I move back, still leaning over her. I try to get her freckled little face, her blue eyes, in focus. I don’t have my glasses on. The back of the front seat keeps me from moving back far enough, so I have to squint to see just how serious this statement, this bomb, is.
No hint of a smile; if she isn’t serious, she should win an Oscar.
“Ohhh-kay,” I say.
I walk around the car and wave to Mrs. Davis, Vivian’s kindergarten teacher. I drop my chin, looking down at the pavement and smile. She cast the hook and I’m going to run with it. It’s a good opportunity to connect. Lynnie is at preschool for a couple more hours, I’ve made Vivian’s favorite, chicken noodle, for lunch, and this plan to leave home will make for good conversation over soup and crackers.
It started out as an ordinary day. We all woke up at the usual time; no crying, no wrong-side-of-the-bed. They ate their pancakes, had their juice, and were dressed and ready to go to the bus stop without any of my deep-voiced “matching socks, girls” or you need your gym shoes today”–not even the requisite “if we miss the bus…” threat. I don’t need any of those stern words, meant to teach them that a sense of urgency is sometimes necessary, because for once they got ready before they started playing. Actually, I guess it started as an extraordinary day.

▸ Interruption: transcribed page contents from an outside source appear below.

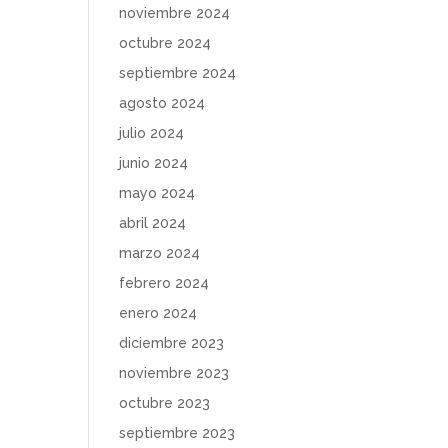
noviembre 2024
octubre 2024
septiembre 2024
agosto 2024
julio 2024
junio 2024
mayo 2024
abril 2024
marzo 2024
febrero 2024
enero 2024
diciembre 2023
noviembre 2023
octubre 2023
septiembre 2023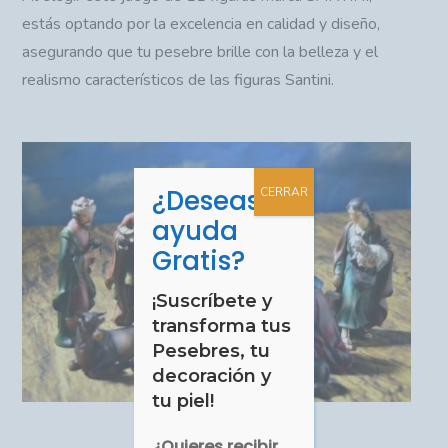
estás optando por la excelencia en calidad y diseño,
asegurando que tu pesebre brille con la belleza y el
realismo característicos de las figuras Santini.
¿Deseas
CERRAR
ayuda
Gratis?
¡Suscríbete y
transforma tus
Pesebres, tu
decoración y
tu piel!
¿Quieres recibir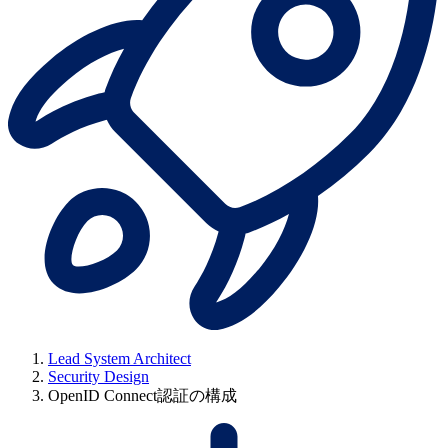
Lead System Architect
Security Design
OpenID Connect認証の構成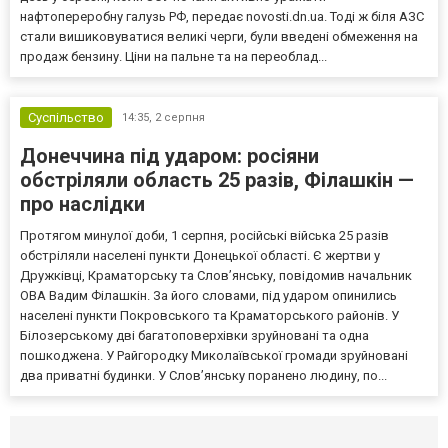
нафтопереробну галузь РФ, передає novosti.dn.ua. Тоді ж біля АЗС
стали вишиковуватися великі черги, були введені обмеження на
продаж бензину. Ціни на пальне та на переоблад...
Суспільство
14:35,
2 серпня
Донеччина під ударом: росіяни
обстріляли область 25 разів, Філашкін —
про наслідки
Протягом минулої доби, 1 серпня, російські війська 25 разів
обстріляли населені пункти Донецької області. Є жертви у
Дружківці, Краматорську та Слов’янську, повідомив начальник
ОВА Вадим Філашкін. За його словами, під ударом опинились
населені пункти Покровського та Краматорського районів. У
Білозерському дві багатоповерхівки зруйновані та одна
пошкоджена. У Райгородку Миколаївської громади зруйновані
два приватні будинки. У Слов’янську поранено людину, по...
Селидово и Новогродовке
Справочная
Так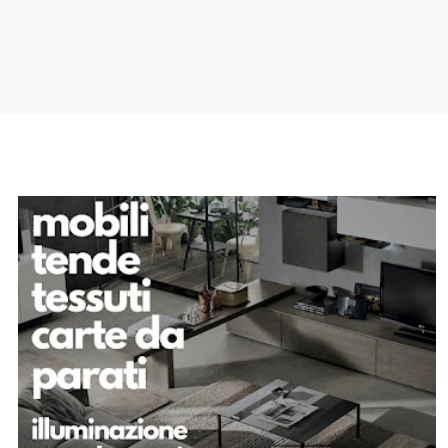
SPONSOR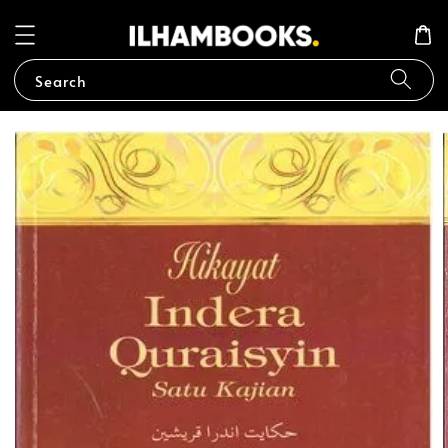
Search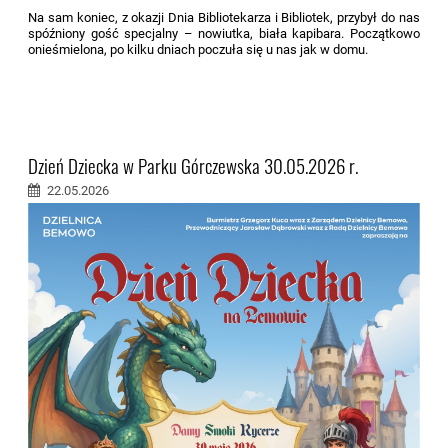
Na sam koniec, z okazji Dnia Bibliotekarza i Bibliotek, przybył do nas
spóźniony gość specjalny – nowiutka, biała kapibara. Początkowo
onieśmielona, po kilku dniach poczuła się u nas jak w domu.
Dzień Dziecka w Parku Górczewska 30.05.2026 r.
22.05.2026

Now, on the way home from school, Vivian and I ride in silence. I’m trying to figure out where this “leaving home” thing is coming from, and she, I am sure, is using the silence as a negotiating tool, to bring her opponent to the table first. It is a short drive home, and I decide not to bring it up again. It’s up to Vivian.
As I open the screen door to the house, I get a good whiff of the chicken stock on the stove. I mention that I made chicken-noodle soup for lunch and ask if she would like a bowl.
“Oh, not now, Daddy–I need to pack,” she says.
“It’s hot and yummy, and you’re going to need your strength,” I reply. Besides, you have plenty of time.”